How to protect your business
You can't afford to ignore this threat, say security experts. However, there are smart steps you can take to insulate your business from the risks posed by malware-infected USB devices. These steps are essential:
- Maintain up-to-date security solutions. Make sure your security is up to date on all computers attached to your business, and enable Windows updates. Consider an endpoint security solution that can prevent USB drives from being recognized
- Disable AutoRun. Countless online tutorials detail how to disable AutoRun. To temporarily disable AutoRun, hold down the shift key as you insert a USB drive.
- Maintain a dedicated computer. If your business is small enough that it's practical to keep all critical information on one computer, consider doing so, says Baich. Then, don't ever insert USB devices into that computer. "Keep it very clean. Don't go surfing websites, use it only for business functions," he advises.
- Update your operating system. Lessen your risk by using a more recent version of Windows or another operating system.
- Use security-protected devices. "Although USB drives are a major culprit for spreading malware, they have also evolved tremendously over the years," says Cosoi. "Some brands have built-in security software, which makes them safer. Look for these USB drives, and use them exclusively."

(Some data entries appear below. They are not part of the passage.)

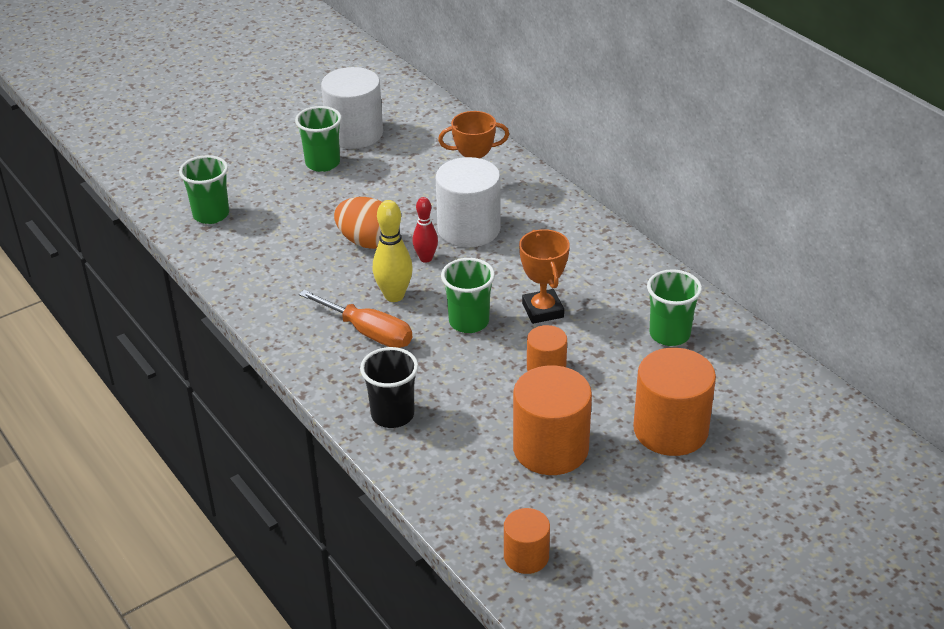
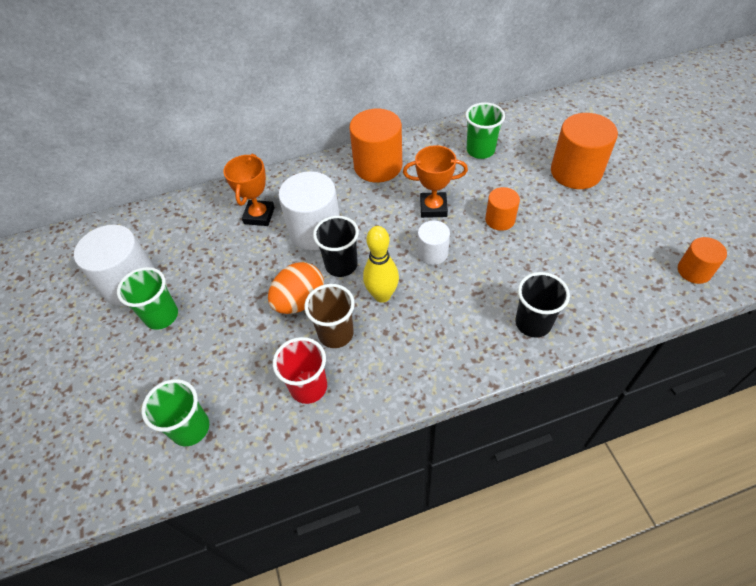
camera: 70 degrees left, 15 degrees up
orange screwdriver [299,290,412,348] -> none
red bowling pin [412,197,438,263] -> black cup [313,216,359,277]
green cup [441,258,495,333] -> white cylinder [418,221,450,265]
orange cylinder [513,365,592,475] -> orange cylinder moved to [349,109,402,183]
none -> red cup [273,337,327,404]
none -> brown cup [304,284,355,348]

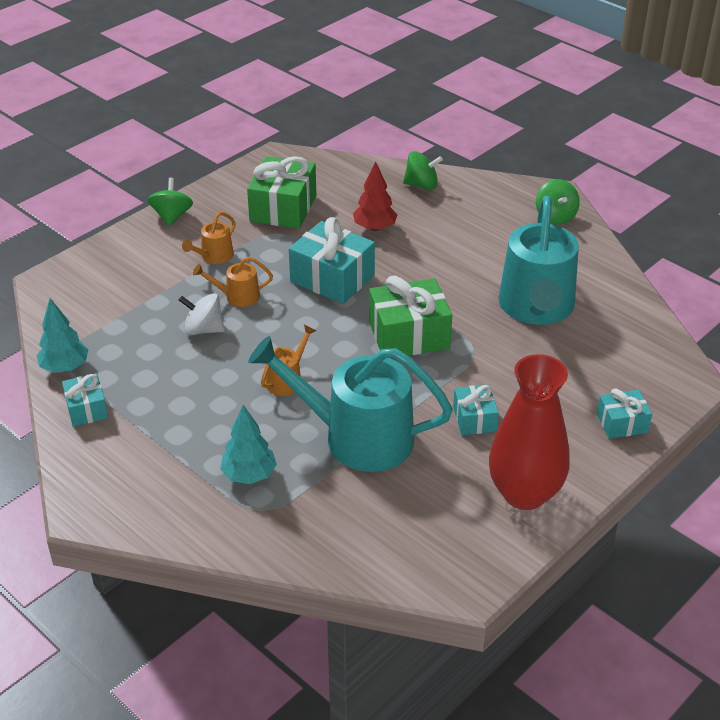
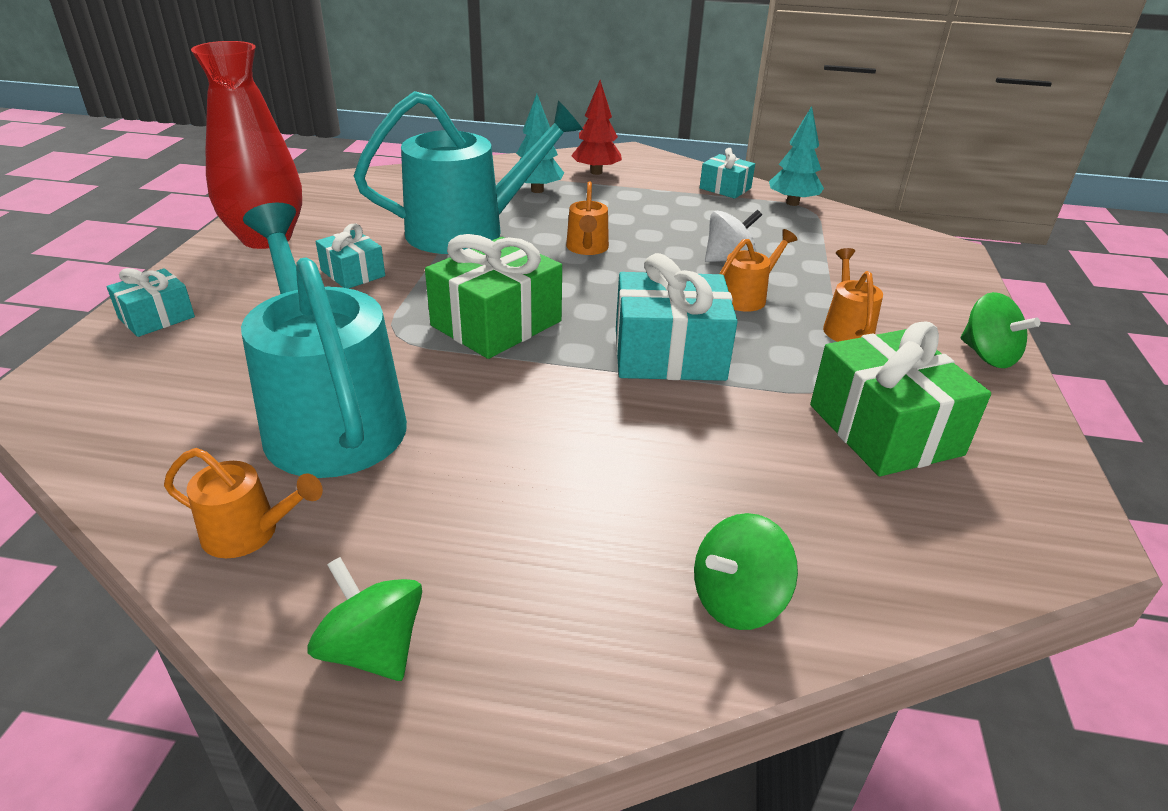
camera: 145 degrees right, 5 degrees down
red tree [353,161,397,231] -> red tree moved to [571,80,622,175]
none -> orange watering can [164,448,323,558]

- Educate your employees. In most cases, your employees are going to find the simplest, most convenient way to get their jobs done. It's up to you to provide a means for them to move information when necessary and to outline the risks involved with USB drive use. Even posting a sign telling workers not to use unknown USB devices is likely to help. However, establishing a usage policy is your best protection. Parameters might include never running personal USB drives on work computers or business drives on home computers and passing along "found" drives to a designated employee, who can safely scan the devices.
- Consider alternatives. "It's almost time to move away from USB sticks to cloud-based solutions," Armstrong says. Break the USB habit by offering alternatives for file-sharing and storage, but make sure you have employee buy-in, say experts.
"Companies should take this issue very seriously," cautions Cosoi. "At BitDefender, we think USB-transmitted malware is more dangerous than e-mail or other ways of propagating malware."